- **MATERIAL PROPORCIONADO**:
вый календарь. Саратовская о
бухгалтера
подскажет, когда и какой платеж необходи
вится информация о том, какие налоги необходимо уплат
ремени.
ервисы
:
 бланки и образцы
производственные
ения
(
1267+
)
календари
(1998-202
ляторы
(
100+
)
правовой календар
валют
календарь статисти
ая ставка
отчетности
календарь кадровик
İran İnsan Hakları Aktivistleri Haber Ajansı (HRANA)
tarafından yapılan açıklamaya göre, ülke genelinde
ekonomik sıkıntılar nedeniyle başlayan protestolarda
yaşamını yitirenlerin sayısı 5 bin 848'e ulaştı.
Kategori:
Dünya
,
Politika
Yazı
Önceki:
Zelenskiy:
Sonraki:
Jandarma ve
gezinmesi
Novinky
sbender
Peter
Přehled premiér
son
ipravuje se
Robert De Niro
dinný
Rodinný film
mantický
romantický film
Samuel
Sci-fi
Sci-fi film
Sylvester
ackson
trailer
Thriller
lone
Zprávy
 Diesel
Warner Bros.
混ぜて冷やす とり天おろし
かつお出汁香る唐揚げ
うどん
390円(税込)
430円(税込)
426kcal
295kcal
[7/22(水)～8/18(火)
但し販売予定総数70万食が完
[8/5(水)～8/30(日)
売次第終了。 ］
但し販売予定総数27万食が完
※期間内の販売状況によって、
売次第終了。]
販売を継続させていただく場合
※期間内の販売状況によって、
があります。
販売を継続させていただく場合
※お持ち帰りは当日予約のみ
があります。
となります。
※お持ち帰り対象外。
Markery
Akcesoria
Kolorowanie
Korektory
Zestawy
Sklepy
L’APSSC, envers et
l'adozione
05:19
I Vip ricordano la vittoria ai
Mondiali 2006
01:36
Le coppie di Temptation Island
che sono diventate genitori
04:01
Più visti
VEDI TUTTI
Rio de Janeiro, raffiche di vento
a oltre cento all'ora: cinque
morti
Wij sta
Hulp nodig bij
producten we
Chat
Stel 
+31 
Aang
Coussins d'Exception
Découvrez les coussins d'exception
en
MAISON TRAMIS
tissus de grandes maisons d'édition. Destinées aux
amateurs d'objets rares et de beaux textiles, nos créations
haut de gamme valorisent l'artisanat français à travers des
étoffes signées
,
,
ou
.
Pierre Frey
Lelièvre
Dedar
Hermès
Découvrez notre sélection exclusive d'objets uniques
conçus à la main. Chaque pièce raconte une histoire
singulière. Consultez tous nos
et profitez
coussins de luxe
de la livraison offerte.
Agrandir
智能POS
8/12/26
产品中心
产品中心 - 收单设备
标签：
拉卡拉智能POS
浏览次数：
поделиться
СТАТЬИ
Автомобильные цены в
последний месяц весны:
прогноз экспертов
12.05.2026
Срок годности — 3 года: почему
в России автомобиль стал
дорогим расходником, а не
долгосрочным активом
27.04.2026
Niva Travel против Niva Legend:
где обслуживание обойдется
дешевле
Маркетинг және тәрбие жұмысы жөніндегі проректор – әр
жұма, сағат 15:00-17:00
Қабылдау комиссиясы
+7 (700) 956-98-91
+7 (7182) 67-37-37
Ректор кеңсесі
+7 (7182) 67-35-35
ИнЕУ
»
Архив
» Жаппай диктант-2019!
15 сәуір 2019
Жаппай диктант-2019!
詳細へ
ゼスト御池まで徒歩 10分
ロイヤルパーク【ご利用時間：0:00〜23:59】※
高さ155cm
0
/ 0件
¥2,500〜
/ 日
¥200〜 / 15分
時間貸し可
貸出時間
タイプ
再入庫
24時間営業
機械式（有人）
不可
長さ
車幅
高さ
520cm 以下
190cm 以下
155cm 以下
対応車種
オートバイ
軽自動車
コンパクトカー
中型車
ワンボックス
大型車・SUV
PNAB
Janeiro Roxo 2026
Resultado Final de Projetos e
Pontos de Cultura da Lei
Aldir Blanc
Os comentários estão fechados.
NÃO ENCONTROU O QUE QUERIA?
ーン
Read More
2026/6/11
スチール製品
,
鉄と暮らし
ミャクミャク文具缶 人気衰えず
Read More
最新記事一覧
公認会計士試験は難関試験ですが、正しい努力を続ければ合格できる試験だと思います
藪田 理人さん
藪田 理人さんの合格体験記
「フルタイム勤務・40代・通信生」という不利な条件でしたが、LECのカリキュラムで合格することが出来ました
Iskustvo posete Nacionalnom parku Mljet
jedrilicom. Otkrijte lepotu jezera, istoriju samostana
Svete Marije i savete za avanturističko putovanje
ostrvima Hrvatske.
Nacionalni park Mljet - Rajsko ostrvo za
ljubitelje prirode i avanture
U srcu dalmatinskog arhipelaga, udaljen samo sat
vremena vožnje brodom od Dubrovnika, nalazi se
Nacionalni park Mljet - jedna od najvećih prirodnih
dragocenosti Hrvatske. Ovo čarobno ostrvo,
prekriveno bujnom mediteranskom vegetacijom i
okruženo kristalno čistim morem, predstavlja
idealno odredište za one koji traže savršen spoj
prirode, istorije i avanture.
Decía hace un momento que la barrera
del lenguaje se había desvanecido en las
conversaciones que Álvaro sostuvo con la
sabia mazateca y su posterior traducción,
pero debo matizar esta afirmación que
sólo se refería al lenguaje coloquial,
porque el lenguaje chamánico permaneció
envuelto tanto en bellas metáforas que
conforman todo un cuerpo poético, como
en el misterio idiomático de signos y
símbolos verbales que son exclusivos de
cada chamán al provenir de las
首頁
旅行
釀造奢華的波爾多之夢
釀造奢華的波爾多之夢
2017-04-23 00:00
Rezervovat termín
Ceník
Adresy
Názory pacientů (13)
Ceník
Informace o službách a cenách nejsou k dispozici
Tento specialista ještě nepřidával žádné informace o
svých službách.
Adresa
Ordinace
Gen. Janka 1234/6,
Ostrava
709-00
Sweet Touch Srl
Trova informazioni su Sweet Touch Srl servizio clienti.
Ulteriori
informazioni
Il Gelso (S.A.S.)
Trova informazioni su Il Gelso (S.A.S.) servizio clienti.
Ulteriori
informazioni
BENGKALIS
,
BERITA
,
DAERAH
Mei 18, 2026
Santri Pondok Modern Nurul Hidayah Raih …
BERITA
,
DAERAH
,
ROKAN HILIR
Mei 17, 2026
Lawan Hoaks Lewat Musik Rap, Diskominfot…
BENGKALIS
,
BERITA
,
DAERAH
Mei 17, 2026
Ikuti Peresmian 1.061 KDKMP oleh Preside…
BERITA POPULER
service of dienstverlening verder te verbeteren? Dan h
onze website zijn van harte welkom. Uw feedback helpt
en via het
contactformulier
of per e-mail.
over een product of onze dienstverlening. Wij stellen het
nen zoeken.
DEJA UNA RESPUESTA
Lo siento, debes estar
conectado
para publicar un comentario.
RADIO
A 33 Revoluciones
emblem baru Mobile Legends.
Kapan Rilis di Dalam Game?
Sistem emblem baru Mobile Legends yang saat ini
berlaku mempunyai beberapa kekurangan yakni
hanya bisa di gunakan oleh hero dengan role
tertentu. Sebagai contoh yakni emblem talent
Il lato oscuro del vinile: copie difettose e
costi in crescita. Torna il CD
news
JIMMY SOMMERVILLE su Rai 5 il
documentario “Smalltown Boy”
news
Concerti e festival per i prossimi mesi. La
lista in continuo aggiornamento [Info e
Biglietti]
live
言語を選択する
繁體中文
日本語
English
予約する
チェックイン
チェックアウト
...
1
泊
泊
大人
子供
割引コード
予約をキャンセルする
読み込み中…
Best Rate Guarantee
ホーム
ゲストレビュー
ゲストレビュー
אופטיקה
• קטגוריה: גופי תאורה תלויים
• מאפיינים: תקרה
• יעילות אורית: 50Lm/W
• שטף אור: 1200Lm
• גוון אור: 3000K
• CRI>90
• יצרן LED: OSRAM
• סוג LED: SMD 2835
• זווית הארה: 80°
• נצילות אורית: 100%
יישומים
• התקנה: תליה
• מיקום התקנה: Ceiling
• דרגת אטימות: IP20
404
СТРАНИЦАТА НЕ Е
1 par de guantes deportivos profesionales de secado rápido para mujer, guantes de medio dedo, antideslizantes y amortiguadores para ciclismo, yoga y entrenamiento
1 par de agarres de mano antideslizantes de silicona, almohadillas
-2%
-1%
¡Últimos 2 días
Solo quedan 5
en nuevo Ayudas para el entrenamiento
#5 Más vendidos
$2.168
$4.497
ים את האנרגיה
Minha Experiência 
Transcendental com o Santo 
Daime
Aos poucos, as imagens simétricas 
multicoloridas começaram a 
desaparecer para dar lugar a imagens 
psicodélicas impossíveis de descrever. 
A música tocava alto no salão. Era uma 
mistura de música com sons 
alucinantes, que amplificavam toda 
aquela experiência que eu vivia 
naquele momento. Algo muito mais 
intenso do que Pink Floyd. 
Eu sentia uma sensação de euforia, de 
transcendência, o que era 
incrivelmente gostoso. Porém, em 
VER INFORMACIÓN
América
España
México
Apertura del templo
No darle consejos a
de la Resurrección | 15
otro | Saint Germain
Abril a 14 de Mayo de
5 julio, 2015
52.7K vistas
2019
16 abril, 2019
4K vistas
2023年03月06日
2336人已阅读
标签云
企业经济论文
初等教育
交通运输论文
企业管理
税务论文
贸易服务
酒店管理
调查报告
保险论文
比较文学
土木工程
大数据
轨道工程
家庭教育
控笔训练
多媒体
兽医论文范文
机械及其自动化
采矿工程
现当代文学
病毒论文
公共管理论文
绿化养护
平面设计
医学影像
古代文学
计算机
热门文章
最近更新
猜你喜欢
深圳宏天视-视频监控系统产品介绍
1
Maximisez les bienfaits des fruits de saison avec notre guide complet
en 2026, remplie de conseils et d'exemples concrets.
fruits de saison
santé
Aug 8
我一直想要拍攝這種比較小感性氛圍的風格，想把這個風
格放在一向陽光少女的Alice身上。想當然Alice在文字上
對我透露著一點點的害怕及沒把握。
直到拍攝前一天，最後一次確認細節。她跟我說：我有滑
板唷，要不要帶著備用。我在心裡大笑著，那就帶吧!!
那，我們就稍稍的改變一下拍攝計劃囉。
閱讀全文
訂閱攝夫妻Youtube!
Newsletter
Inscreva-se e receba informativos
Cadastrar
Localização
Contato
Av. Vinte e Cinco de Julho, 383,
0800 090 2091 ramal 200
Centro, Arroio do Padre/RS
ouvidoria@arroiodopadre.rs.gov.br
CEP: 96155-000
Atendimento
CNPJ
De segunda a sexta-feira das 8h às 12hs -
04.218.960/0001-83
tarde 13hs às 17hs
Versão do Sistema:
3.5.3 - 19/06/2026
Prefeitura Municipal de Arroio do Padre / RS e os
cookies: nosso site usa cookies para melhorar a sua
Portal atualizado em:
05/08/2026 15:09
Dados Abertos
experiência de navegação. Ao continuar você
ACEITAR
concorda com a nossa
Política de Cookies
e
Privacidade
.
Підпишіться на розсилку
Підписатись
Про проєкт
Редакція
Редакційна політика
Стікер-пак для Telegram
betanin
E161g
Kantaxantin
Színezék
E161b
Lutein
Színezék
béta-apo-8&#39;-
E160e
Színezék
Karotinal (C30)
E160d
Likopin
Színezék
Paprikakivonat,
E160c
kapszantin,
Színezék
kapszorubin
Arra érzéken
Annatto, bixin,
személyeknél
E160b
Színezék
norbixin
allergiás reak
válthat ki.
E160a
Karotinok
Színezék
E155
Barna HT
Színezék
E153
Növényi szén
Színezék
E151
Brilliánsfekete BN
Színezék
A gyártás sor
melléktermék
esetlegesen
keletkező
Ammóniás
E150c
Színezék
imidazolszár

- **INSTRUCCIONES DE TRABAJO**:
Convierta en una tabla Markdown las líneas del listado, desde la primera hasta la que contiene "amateurs d'objets rares", ambas incluidas, sin las líneas en blanco. Use las columnas "Número", con el número de fila, y "Línea del listado", con el texto de cada línea.

- **RESULTADO DE LA TAREA**:
| Número | Línea del listado |
|---|---|
| 1 | вый календарь. Саратовская о |
| 2 | бухгалтера |
| 3 | подскажет, когда и какой платеж необходи |
| 4 | вится информация о том, какие налоги необходимо уплат |
| 5 | ремени. |
| 6 | ервисы |
| 7 | : |
| 8 |  бланки и образцы |
| 9 | производственные |
| 10 | ения |
| 11 | ( |
| 12 | 1267+ |
| 13 | ) |
| 14 | календари |
| 15 | (1998-202 |
| 16 | ляторы |
| 17 | ( |
| 18 | 100+ |
| 19 | ) |
| 20 | правовой календар |
| 21 | валют |
| 22 | календарь статисти |
| 23 | ая ставка |
| 24 | отчетности |
| 25 | календарь кадровик |
| 26 | İran İnsan Hakları Aktivistleri Haber Ajansı (HRANA) |
| 27 | tarafından yapılan açıklamaya göre, ülke genelinde |
| 28 | ekonomik sıkıntılar nedeniyle başlayan protestolarda |
| 29 | yaşamını yitirenlerin sayısı 5 bin 848'e ulaştı. |
| 30 | Kategori: |
| 31 | Dünya |
| 32 | , |
| 33 | Politika |
| 34 | Yazı |
| 35 | Önceki: |
| 36 | Zelenskiy: |
| 37 | Sonraki: |
| 38 | Jandarma ve |
| 39 | gezinmesi |
| 40 | Novinky |
| 41 | sbender |
| 42 | Peter |
| 43 | Přehled premiér |
| 44 | son |
| 45 | ipravuje se |
| 46 | Robert De Niro |
| 47 | dinný |
| 48 | Rodinný film |
| 49 | mantický |
| 50 | romantický film |
| 51 | Samuel |
| 52 | Sci-fi |
| 53 | Sci-fi film |
| 54 | Sylvester |
| 55 | ackson |
| 56 | trailer |
| 57 | Thriller |
| 58 | lone |
| 59 | Zprávy |
| 60 |  Diesel |
| 61 | Warner Bros. |
| 62 | 混ぜて冷やす とり天おろし |
| 63 | かつお出汁香る唐揚げ |
| 64 | うどん |
| 65 | 390円(税込) |
| 66 | 430円(税込) |
| 67 | 426kcal |
| 68 | 295kcal |
| 69 | [7/22(水)～8/18(火) |
| 70 | 但し販売予定総数70万食が完 |
| 71 | [8/5(水)～8/30(日) |
| 72 | 売次第終了。 ］ |
| 73 | 但し販売予定総数27万食が完 |
| 74 | ※期間内の販売状況によって、 |
| 75 | 売次第終了。] |
| 76 | 販売を継続させていただく場合 |
| 77 | ※期間内の販売状況によって、 |
| 78 | があります。 |
| 79 | 販売を継続させていただく場合 |
| 80 | ※お持ち帰りは当日予約のみ |
| 81 | があります。 |
| 82 | となります。 |
| 83 | ※お持ち帰り対象外。 |
| 84 | Markery |
| 85 | Akcesoria |
| 86 | Kolorowanie |
| 87 | Korektory |
| 88 | Zestawy |
| 89 | Sklepy |
| 90 | L’APSSC, envers et |
| 91 | l'adozione |
| 92 | 05:19 |
| 93 | I Vip ricordano la vittoria ai |
| 94 | Mondiali 2006 |
| 95 | 01:36 |
| 96 | Le coppie di Temptation Island |
| 97 | che sono diventate genitori |
| 98 | 04:01 |
| 99 | Più visti |
| 100 | VEDI TUTTI |
| 101 | Rio de Janeiro, raffiche di vento |
| 102 | a oltre cento all'ora: cinque |
| 103 | morti |
| 104 | Wij sta |
| 105 | Hulp nodig bij |
| 106 | producten we |
| 107 | Chat |
| 108 | Stel  |
| 109 | +31  |
| 110 | Aang |
| 111 | Coussins d'Exception |
| 112 | Découvrez les coussins d'exception |
| 113 | en |
| 114 | MAISON TRAMIS |
| 115 | tissus de grandes maisons d'édition. Destinées aux |
| 116 | amateurs d'objets rares et de beaux textiles, nos créations |